+++ Source document +++

The Middle East is a cybersecurity hotspot. DarkMatter Founder Faisal al Bannai tells the Brunswick Review about his firm's fresh approach
The open digital environment of the internet is widely viewed as anarchic, dangerous and confusing, a place former US National Security Agency and CIA Director Michael Hayden once referred to as a “global free-fire zone.” It is easy to feel overwhelmed and outgunned by tenacious and ingenious adversaries – criminals, hacktivists and even nation states. That wildness is set to increase dramatically.
The fourth industrial revolution is well under way. In 2017, the Internet of Things harbored approximately 18 billion connected devices; the total is expected to stand at 75 billion by 2025, a fourfold increase. Keeping pace with that growth, new cyber threats have emerged for consumers, businesses and financial institutions around the world.
To meet these challenges, the cybersecurity industry as a whole is also changing. New companies such as DarkMatter have emerged to find solutions to the evolving threats. As a younger company, DarkMatter approaches the problems from a more holistic perspective.
“I feel the industry’s current approach to cybersecurity has been overly reliant on perimeter security and reaction to threats,” says DarkMatter Founder and Managing Director Faisal Al Bannai. “This has ironically left entities more vulnerable to attack. Companies are investing in the equivalent of a Maginot Line when what we need is to encourage the use of evolving ecosystems designed to respond to the relevant attack.
“Walls haven’t worked as defensive measures. That is very clear. Our aim is to help organizations become cyber resilient.”

+++ Supplied information +++

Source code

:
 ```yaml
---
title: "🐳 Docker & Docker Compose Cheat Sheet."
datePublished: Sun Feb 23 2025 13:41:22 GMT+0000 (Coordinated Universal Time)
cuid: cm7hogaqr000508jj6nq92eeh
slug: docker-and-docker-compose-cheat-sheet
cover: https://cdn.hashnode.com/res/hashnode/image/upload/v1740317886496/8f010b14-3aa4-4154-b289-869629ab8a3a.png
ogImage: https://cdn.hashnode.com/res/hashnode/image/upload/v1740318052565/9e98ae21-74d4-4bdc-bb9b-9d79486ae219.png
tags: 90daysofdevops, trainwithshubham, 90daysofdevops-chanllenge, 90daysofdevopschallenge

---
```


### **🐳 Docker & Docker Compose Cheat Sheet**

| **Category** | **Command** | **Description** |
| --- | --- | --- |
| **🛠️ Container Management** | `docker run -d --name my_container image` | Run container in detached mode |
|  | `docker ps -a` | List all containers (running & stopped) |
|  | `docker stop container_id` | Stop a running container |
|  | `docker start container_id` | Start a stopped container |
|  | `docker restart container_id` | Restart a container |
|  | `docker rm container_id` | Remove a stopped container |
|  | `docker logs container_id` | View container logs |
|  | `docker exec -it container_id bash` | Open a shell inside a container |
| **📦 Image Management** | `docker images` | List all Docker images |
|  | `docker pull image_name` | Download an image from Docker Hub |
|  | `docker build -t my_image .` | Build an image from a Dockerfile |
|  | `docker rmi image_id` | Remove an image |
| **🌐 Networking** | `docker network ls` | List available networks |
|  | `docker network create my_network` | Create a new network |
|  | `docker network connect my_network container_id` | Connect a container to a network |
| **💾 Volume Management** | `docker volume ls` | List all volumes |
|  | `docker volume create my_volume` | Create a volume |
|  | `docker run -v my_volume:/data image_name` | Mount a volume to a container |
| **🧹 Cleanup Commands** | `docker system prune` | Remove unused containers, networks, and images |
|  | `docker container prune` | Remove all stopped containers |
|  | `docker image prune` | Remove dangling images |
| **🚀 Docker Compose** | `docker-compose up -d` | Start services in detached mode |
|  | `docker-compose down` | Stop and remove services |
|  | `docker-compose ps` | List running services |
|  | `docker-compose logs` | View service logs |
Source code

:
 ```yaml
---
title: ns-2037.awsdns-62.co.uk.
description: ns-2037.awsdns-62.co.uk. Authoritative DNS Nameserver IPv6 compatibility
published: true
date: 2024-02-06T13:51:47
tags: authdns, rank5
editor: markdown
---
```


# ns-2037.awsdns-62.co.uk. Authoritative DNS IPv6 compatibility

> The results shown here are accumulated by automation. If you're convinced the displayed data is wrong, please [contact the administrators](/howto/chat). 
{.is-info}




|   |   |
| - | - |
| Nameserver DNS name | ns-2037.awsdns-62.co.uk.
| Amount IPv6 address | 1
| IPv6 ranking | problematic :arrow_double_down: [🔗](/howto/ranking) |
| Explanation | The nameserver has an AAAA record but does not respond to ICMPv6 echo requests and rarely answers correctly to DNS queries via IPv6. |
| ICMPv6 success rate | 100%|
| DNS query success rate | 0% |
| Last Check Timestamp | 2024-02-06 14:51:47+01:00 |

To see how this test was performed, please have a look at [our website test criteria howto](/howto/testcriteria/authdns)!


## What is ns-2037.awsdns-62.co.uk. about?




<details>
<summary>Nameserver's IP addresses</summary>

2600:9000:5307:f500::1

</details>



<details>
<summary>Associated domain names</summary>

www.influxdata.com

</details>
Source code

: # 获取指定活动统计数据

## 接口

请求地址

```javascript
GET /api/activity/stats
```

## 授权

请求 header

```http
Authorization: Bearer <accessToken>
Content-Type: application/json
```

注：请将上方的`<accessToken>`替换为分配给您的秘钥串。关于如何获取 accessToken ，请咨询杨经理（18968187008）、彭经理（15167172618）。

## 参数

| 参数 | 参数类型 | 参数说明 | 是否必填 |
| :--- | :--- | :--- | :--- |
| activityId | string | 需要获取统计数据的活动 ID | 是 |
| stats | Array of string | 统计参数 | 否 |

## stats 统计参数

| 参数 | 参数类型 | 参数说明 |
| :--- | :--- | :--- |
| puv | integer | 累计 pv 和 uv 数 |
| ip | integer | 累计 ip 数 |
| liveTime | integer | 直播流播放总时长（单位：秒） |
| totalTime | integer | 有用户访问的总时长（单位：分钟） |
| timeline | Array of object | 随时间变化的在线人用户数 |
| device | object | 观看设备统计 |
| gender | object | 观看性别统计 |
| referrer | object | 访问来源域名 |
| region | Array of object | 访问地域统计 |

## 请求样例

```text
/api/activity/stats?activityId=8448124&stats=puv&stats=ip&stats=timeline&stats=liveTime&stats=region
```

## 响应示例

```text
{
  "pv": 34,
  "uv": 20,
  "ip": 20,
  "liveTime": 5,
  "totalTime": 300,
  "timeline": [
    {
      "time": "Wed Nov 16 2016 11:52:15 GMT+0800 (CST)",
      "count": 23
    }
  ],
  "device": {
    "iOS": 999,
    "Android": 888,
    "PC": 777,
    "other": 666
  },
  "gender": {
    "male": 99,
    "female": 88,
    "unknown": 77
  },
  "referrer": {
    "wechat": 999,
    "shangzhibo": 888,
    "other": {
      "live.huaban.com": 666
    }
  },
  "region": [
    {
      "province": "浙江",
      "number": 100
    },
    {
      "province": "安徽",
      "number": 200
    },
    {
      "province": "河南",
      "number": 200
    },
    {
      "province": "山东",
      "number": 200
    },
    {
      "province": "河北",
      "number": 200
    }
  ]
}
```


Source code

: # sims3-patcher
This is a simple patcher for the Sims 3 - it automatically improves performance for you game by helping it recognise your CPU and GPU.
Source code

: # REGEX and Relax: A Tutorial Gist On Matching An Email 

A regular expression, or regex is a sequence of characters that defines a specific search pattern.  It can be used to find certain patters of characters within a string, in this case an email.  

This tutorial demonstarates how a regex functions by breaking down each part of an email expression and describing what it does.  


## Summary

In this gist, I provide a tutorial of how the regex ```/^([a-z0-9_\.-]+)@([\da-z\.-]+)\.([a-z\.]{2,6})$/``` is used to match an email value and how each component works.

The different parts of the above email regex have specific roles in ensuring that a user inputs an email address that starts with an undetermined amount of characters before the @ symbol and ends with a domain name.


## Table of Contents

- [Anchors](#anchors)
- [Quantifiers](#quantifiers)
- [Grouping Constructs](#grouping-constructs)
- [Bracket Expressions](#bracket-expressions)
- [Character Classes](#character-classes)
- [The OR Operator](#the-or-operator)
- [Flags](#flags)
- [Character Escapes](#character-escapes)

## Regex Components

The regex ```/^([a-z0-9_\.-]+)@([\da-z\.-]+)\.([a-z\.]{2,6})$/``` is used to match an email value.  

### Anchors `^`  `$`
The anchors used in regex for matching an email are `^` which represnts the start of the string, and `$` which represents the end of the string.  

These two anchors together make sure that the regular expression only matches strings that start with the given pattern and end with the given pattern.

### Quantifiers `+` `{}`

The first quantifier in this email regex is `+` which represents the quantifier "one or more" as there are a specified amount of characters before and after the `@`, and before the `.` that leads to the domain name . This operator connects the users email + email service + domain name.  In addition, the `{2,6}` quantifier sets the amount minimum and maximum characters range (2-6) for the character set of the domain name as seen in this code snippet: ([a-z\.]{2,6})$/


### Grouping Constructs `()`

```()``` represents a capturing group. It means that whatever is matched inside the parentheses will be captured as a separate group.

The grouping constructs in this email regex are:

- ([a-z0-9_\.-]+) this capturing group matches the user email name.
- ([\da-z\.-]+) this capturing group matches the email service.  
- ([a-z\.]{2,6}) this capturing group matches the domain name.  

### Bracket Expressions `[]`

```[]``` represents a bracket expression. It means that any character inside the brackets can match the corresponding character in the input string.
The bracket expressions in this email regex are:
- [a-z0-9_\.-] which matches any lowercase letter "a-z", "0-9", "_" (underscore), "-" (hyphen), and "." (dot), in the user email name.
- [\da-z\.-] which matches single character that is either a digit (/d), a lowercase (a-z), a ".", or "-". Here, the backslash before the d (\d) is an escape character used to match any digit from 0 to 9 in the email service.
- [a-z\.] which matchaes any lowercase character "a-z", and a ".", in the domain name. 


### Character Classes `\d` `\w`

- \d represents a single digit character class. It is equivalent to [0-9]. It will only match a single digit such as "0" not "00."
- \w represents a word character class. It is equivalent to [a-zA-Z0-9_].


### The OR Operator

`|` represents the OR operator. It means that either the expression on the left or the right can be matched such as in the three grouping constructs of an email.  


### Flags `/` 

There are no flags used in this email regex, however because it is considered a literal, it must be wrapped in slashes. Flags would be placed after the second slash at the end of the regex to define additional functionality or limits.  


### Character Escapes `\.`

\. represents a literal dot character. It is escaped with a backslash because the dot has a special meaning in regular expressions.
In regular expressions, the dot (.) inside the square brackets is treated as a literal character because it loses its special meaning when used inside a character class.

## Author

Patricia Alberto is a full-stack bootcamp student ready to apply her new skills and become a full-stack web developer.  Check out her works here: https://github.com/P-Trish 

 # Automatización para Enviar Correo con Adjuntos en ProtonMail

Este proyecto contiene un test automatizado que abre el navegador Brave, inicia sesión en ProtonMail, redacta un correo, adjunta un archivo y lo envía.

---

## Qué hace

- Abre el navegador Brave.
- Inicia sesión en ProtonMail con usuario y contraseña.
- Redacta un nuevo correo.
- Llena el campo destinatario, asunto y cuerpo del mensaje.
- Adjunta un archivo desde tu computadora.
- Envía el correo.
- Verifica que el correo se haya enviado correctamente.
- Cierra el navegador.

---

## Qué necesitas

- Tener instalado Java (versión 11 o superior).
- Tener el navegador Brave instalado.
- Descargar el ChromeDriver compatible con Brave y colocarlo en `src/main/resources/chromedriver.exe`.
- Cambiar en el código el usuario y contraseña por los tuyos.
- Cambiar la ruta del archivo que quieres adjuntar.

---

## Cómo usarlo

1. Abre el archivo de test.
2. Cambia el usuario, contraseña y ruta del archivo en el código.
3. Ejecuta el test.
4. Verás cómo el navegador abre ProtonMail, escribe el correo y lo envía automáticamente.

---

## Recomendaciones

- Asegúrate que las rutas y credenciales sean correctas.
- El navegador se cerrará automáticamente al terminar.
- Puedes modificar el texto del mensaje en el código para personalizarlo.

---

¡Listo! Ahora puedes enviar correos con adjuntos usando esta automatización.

+++

◆ **The problem**: Return the portion of the DarkMatter cybersecurity article starting at "The fourth industrial" and ending at "more holistic perspective.", copied exactly.

◆ **Response below**:
The fourth industrial revolution is well under way. In 2017, the Internet of Things harbored approximately 18 billion connected devices; the total is expected to stand at 75 billion by 2025, a fourfold increase. Keeping pace with that growth, new cyber threats have emerged for consumers, businesses and financial institutions around the world.
To meet these challenges, the cybersecurity industry as a whole is also changing. New companies such as DarkMatter have emerged to find solutions to the evolving threats. As a younger company, DarkMatter approaches the problems from a more holistic perspective.